La Banque centrale européenne se trouve dès lors face à un dilemme. Si elle veut favoriser le processus d”intégration européenne, elle doit punir l'Italie, ou, du moins, son gouvernement qui n’a pas maintenu sa parole. La faisabilité d’une union fiscale, avec tous les transferts que cela engendre, repose sur la capacité des institutions européennes à contrôler les gouvernements nationaux excessivement dépensiers. Sans cette mesure de contrôle, les transferts ne feraient que prolonger la crise financière des gouvernements nationaux, sans la résoudre. Continuer à soutenir l’Italie alors qu’elle n’a pas tenu sa promesse anéantit toute crédibilité future, et met donc en péril l’avenir de l’Union européenne.
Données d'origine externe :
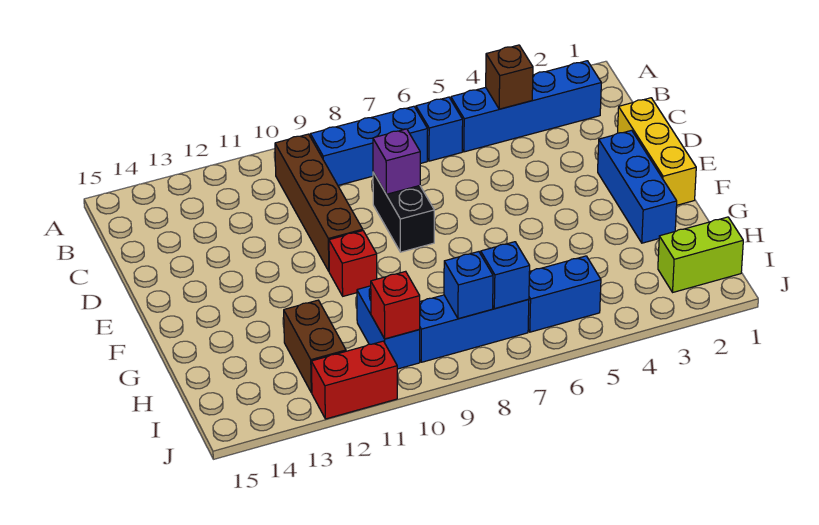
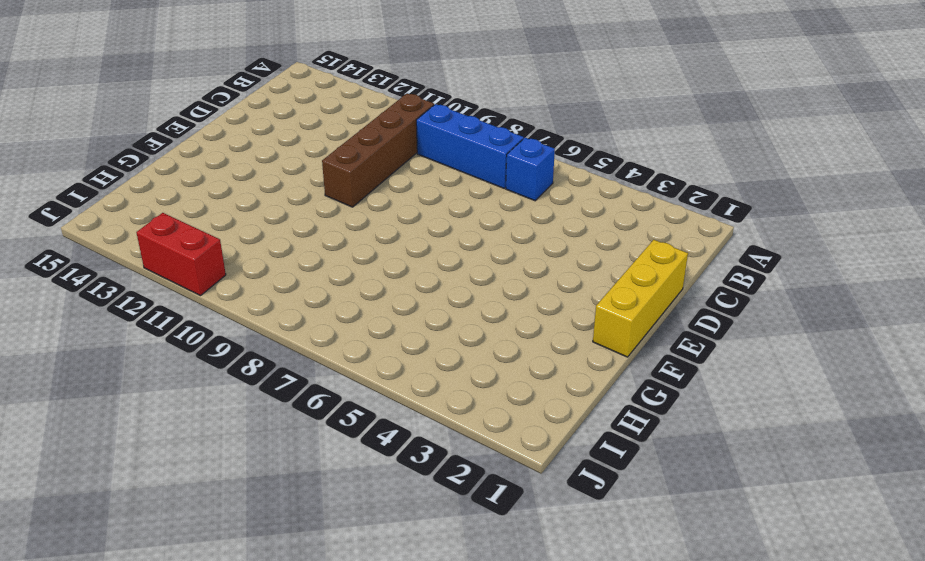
none -> blue brick B2:B5 level 1
none -> black brick D8:E8 level 1
none -> blue brick E2:G2 level 1

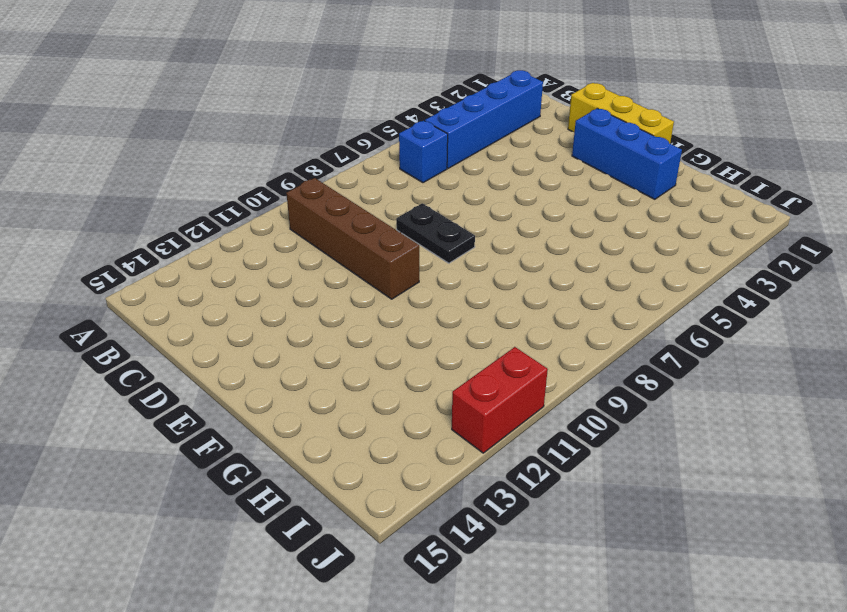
black plate D8:E8 level 1 -> black brick D8:E8 level 1
none -> blue brick B7:B9 level 1
none -> red brick F10 level 1
none -> blue brick H10:I10 level 1

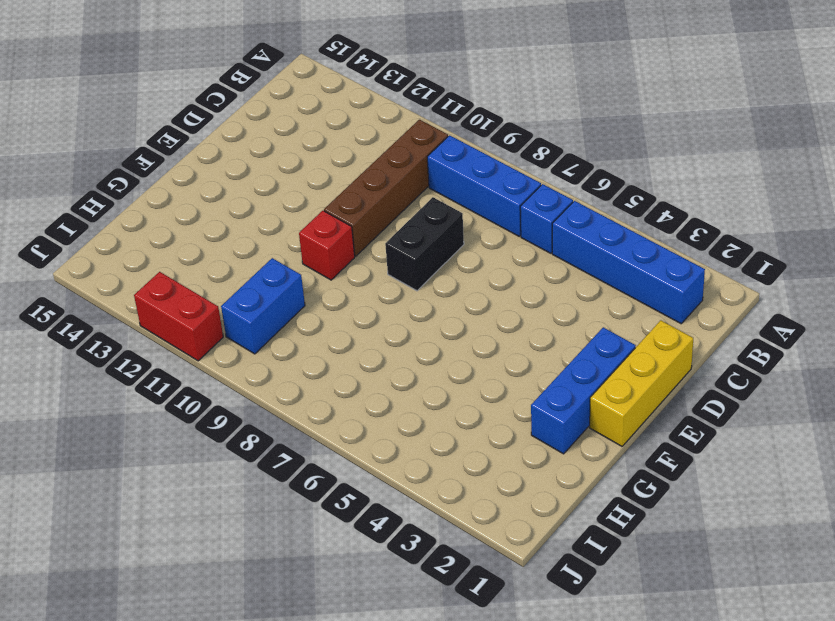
none -> brown brick H12:I12 level 1
none -> lime brick I1:I2 level 1
none -> blue brick I5:I6 level 1

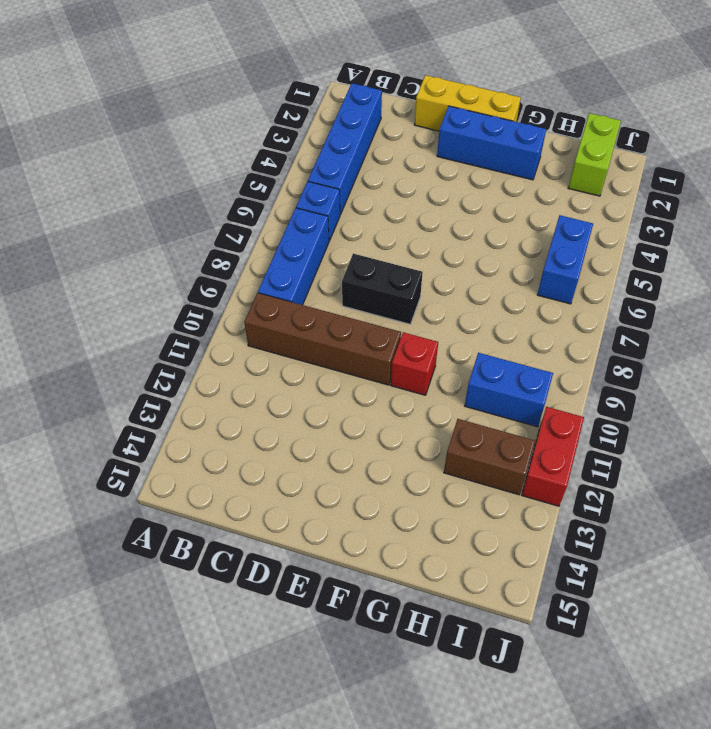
none -> blue brick I7:I9 level 1
none -> brown brick B4 level 2
none -> purple brick D8 level 2

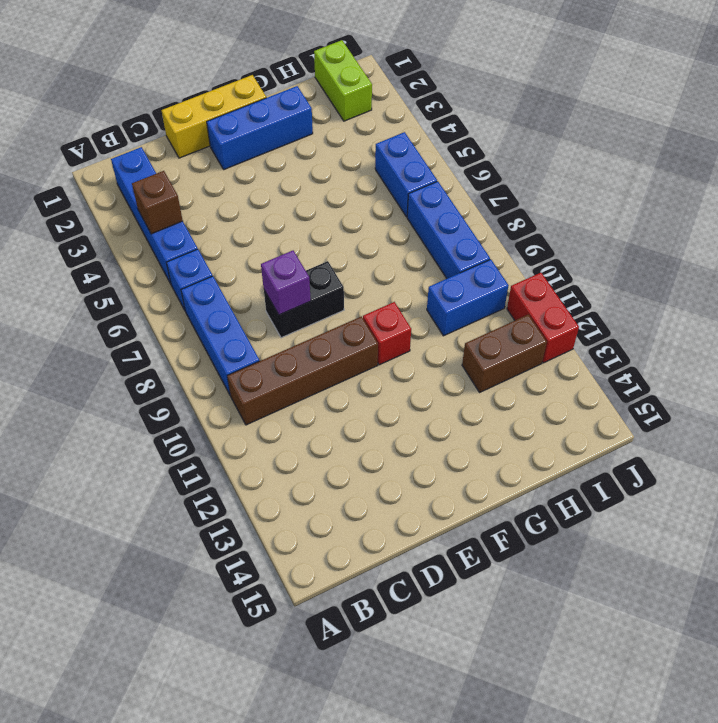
none -> blue brick I7 level 2
none -> blue brick I8 level 2
none -> red brick I10 level 2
La BCE victime du gouvernement Berlusconi

Cependant, la BCE sait pertinemment que, si elle abandonne maintenant l’Italie à son destin, cela signifie la fin de l’euro. En poussant le gouvernement à faire son devoir, la BCE a dévoilé son manque de fiabilité, en aggravant paradoxalement son image. C’est pour cela qu’il est posisble que, demain, même avec les achats de la BCE, les écarts repartent à la hausse.

Naturellement, sans le soutien de la BCE, la situation serait bien plus grave encore que celle du 5 août. Même si le Mécanisme européen de stabilité financière (MESF) décidait d’intervenir, elle n’aurait pas assez de ressources pour le faire. En outre, même si elle était soutenue par une volonté politique, elle n’aurait pas le temps de faire voter à tous les parlements européens l’augmentation de la dotation du MESF.

Si la BCE abandonne l’Italie, la Péninsule -— et, par conséquent, les banques italiennes qui détiennent d’importantes quantités de titres publics — se retrouverait presque inévitablement en cessation de paiement. Cette crise se propagerait aisément vers les banques françaises et allemandes, avec toutes les conséquences que l’on peut imaginer. L’euro survivrait difficilement à ce scénario. En d’autres termes, punir le gouvernement italien serait tellement catastrophique que la Banque centrale européenne ne peut vraisemblablement même pas le menacer.

Et, comme elle ne peut pas le faire, elle perd sa crédibilité. Elle pensait pouvoir contrôler facilement le gouvernement italien. Paradoxalement, elle en est aujourd’hui la victime. Quelle est donc l’issue de ce dilemme ? Il faudrait que notre parlement punisse le gouvernement italien pour son inaptitude. Ce n’est pas tant une question de majorité que de capacité et de crédibilité de l’action du gouvernement. Soit on change, soit on sort de l’Europe.